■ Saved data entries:
--- --- ---

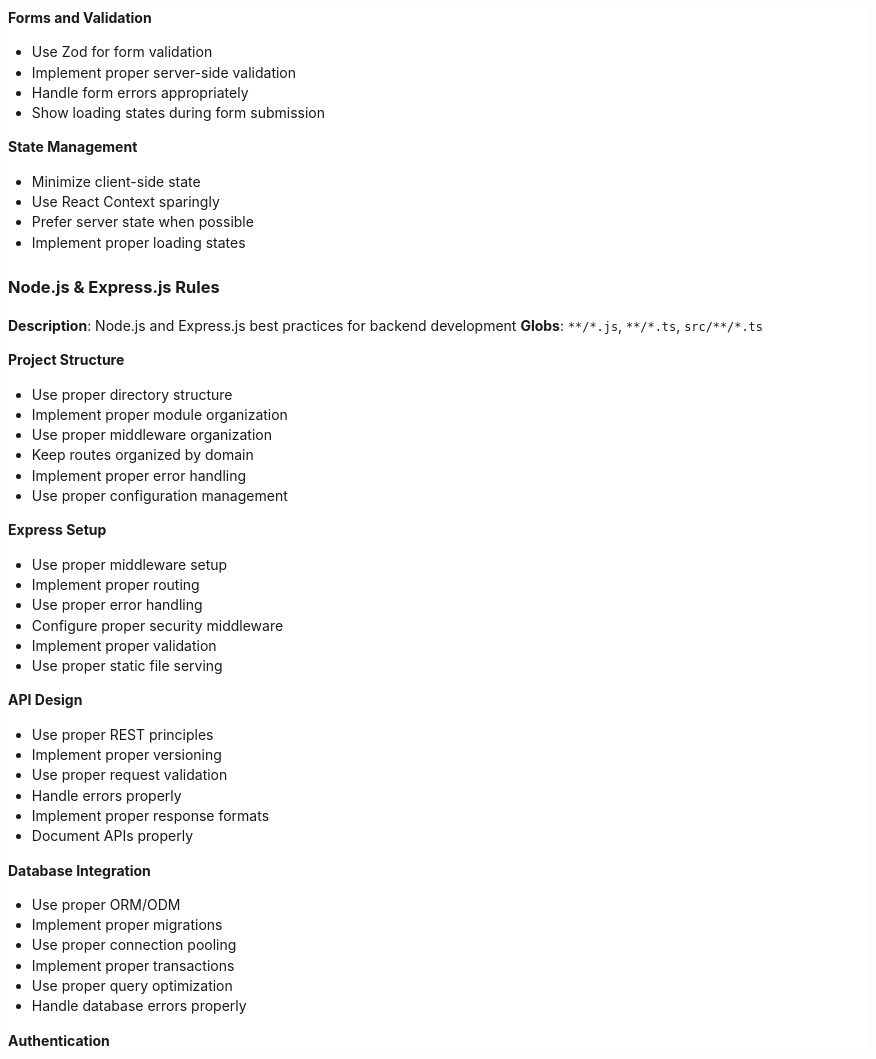 **Forms and Validation**

- Use Zod for form validation
- Implement proper server-side validation
- Handle form errors appropriately
- Show loading states during form submission

**State Management**

- Minimize client-side state
- Use React Context sparingly
- Prefer server state when possible
- Implement proper loading states

### Node.js & Express.js Rules

**Description**: Node.js and Express.js best practices for backend development
**Globs**: `**/*.js`, `**/*.ts`, `src/**/*.ts`

**Project Structure**

- Use proper directory structure
- Implement proper module organization
- Use proper middleware organization
- Keep routes organized by domain
- Implement proper error handling
- Use proper configuration management

**Express Setup**

- Use proper middleware setup
- Implement proper routing
- Use proper error handling
- Configure proper security middleware
- Implement proper validation
- Use proper static file serving

**API Design**

- Use proper REST principles
- Implement proper versioning
- Use proper request validation
- Handle errors properly
- Implement proper response formats
- Document APIs properly

**Database Integration**

- Use proper ORM/ODM
- Implement proper migrations
- Use proper connection pooling
- Implement proper transactions
- Use proper query optimization
- Handle database errors properly

**Authentication**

--- --- ---

■ Problem description: Rewrite the source text of every record above, replacing "middleware" with "plugin" wherever it occurs and changing nothing else. Leave the pictures out of your answer.

■ Final answer:
 **Forms and Validation**

- Use Zod for form validation
- Implement proper server-side validation
- Handle form errors appropriately
- Show loading states during form submission

**State Management**

- Minimize client-side state
- Use React Context sparingly
- Prefer server state when possible
- Implement proper loading states

### Node.js & Express.js Rules

**Description**: Node.js and Express.js best practices for backend development
**Globs**: `**/*.js`, `**/*.ts`, `src/**/*.ts`

**Project Structure**

- Use proper directory structure
- Implement proper module organization
- Use proper plugin organization
- Keep routes organized by domain
- Implement proper error handling
- Use proper configuration management

**Express Setup**

- Use proper plugin setup
- Implement proper routing
- Use proper error handling
- Configure proper security plugin
- Implement proper validation
- Use proper static file serving

**API Design**

- Use proper REST principles
- Implement proper versioning
- Use proper request validation
- Handle errors properly
- Implement proper response formats
- Document APIs properly

**Database Integration**

- Use proper ORM/ODM
- Implement proper migrations
- Use proper connection pooling
- Implement proper transactions
- Use proper query optimization
- Handle database errors properly

**Authentication**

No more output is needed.